What Do You Do All Day? (or "Stop Me Before I Volunteer Again")
Monday, January 27, 2003
What I Finished Reading Recently:
Web Sites That Work by Roger Black (with Sean Elder)
I often pick up interesting Web design books, no matter how old they are, because the best of them, no matter how out of touch with current trends (and sometimes specifically because they have nothing to do with things that are merely trendy), can have some truly great advice about how to create logical, usable sites, which trancends any and all discussions of current web design bells and whistles.
So when I saw this book by noted magazine designer Roger Black, I had high hopes, despite its rather ancient (in Web years) copyright date of 1997. But unlike some other great books of that era (notably Lynch & Horton's Web Style Guide, Jeffrey Veen's Hotwired Style, Jared Spool's Web Site Usability: A Designer's Guide, Jakob Nielsen's Designing Web Usability and even Vincent Flanders' Web Pages That Suck), this one had nothing new to offer and even proved to be one of the strangest and most useless books on the subject I've ever read.

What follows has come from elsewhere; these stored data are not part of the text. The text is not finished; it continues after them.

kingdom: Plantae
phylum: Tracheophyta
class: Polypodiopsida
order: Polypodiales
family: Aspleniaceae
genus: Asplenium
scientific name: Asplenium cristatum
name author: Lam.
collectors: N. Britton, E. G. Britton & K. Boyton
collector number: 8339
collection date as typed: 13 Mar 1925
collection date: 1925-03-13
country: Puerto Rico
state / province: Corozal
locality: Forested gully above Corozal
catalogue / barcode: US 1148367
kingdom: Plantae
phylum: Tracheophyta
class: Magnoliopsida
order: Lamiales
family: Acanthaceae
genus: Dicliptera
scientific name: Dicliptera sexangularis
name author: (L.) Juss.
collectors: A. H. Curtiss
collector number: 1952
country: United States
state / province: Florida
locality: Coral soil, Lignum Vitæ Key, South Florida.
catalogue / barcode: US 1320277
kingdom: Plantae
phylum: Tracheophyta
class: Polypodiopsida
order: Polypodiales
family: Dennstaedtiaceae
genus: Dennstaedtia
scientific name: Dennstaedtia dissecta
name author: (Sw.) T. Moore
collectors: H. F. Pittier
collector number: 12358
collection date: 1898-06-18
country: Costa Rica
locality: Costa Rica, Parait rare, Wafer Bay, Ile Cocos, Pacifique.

My first clue that this was going to be an odd duck was the way that, even though Roger Black's name is listed large over the title (presumably as the chief author), the text keep tossing out phrases like "Black says," and "Black recommends." It was then that I looked again and saw the much smaller "with Sean Elder" under the book's title and Black's name on the cover, and realized it was going to be more Elder writing about what magazine-desinger-turned-Web-consultant Black recommends, than Black writing about it himself.
But once I'd managed that shift in thinking, things didn't get any better. Aside from very standard advice like not making image files too large for easy loading, and not cluttering things up with too many different type faces, one of Black's big admonitions is "bigger is better." And we're shown a bunch of very rudimentary-looking web pages that went through a number of not-so-great iterations before undergoing Black's transformation and ending up with REALLY BIG LETTERS in the middle of the screen. Didn't really look any better to me. (And more current design trends are with me on this -- website type has typically gotten smaller in recent years, and large type, even in headlines and logos, is decidedly out of favor these days.)
Elder also treats us to a lot of Black's prognostications about the future of the Web...about half of which are fairly solid (he predicts that broadband connections and personalization, a la Amazon.com, will be big), but at least as many of which are way off the mark (he hypes Your Personal Net (YPN) and PointCast, which are deader than doornails now). And finally, Elder makes nearly endless references to Black's pioneering work in print magazine design and re-design. But while much of that work is indeed revolutionary (he created Rolling Stone's indelible look, for example), the lengthy references to it only reinforce the point that Black's ideas go over a lot better in print than they do on the Web, and that's really where his strength lies.
So even if you see this book in a bargain bin, at a deep discount, don't waste your money. There are much better books on Web design out there...and there were even in 1997.